Lead Belly styled himself "King of the 12-string guitar," and despite his use of other instruments like the concertina, the most enduring image of Lead Belly as a performer is wielding his unusually large Stella 12-string. This guitar had a slightly longer scale length than a standard guitar, slotted tuners, ladder bracing, and a trapeze-style tailpiece to resist bridge lifting.

Lead Belly played with finger picks much of the time, using a thumb pick to provide a walking bass line and occasionally to strum. This technique, combined with low tunings and heavy strings, gives many of his recordings a piano-like sound.
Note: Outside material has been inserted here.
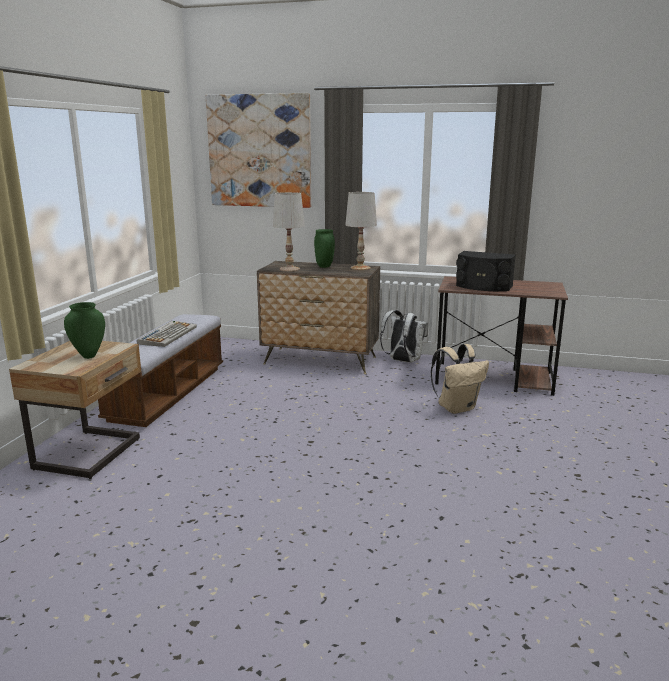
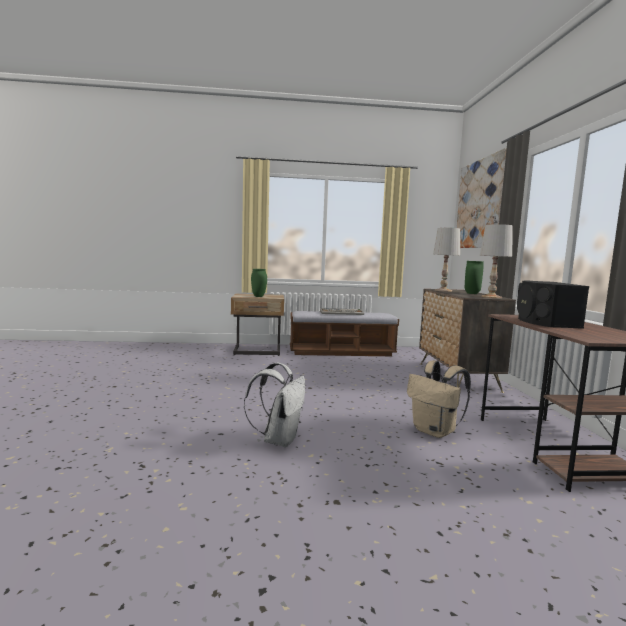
camera: 70 degrees right, 10 degrees down
(403, 361) = (515, 403): white backpack -> white backpack (279, 439)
Lead Belly's tuning is debatable, but appears to be a downtuned variant of standard tuning; more than likely he tuned his guitar strings relative to one another, so that the actual notes shifted as the strings wore. Lead Belly's playing style was popularised by Pete Seeger, who adopted the 12-string guitar in the 1950s and released an instructional LP and book using Lead belly as an exemplar of technique.

In some of the recordings where Lead Belly accompanied himself, he would make an unusual type of grunt between his verses. Lead Belly would do this grunt, "Haah!", through many of his songs, such as, Looky Looky Yonder, Take this Hammer, Linin' Track and Julie Ann Johnson. It gave a somewhat catchy sound to the songs. Lead Belly explains that, "Every time the men say 'haah', the hammer falls. The hammer rings, and we swing, and we sing", an apparent reference to prisoners' work songs. The grunt represents the tired deep breaths the men would take while working, singing and pausing in cadence with the work.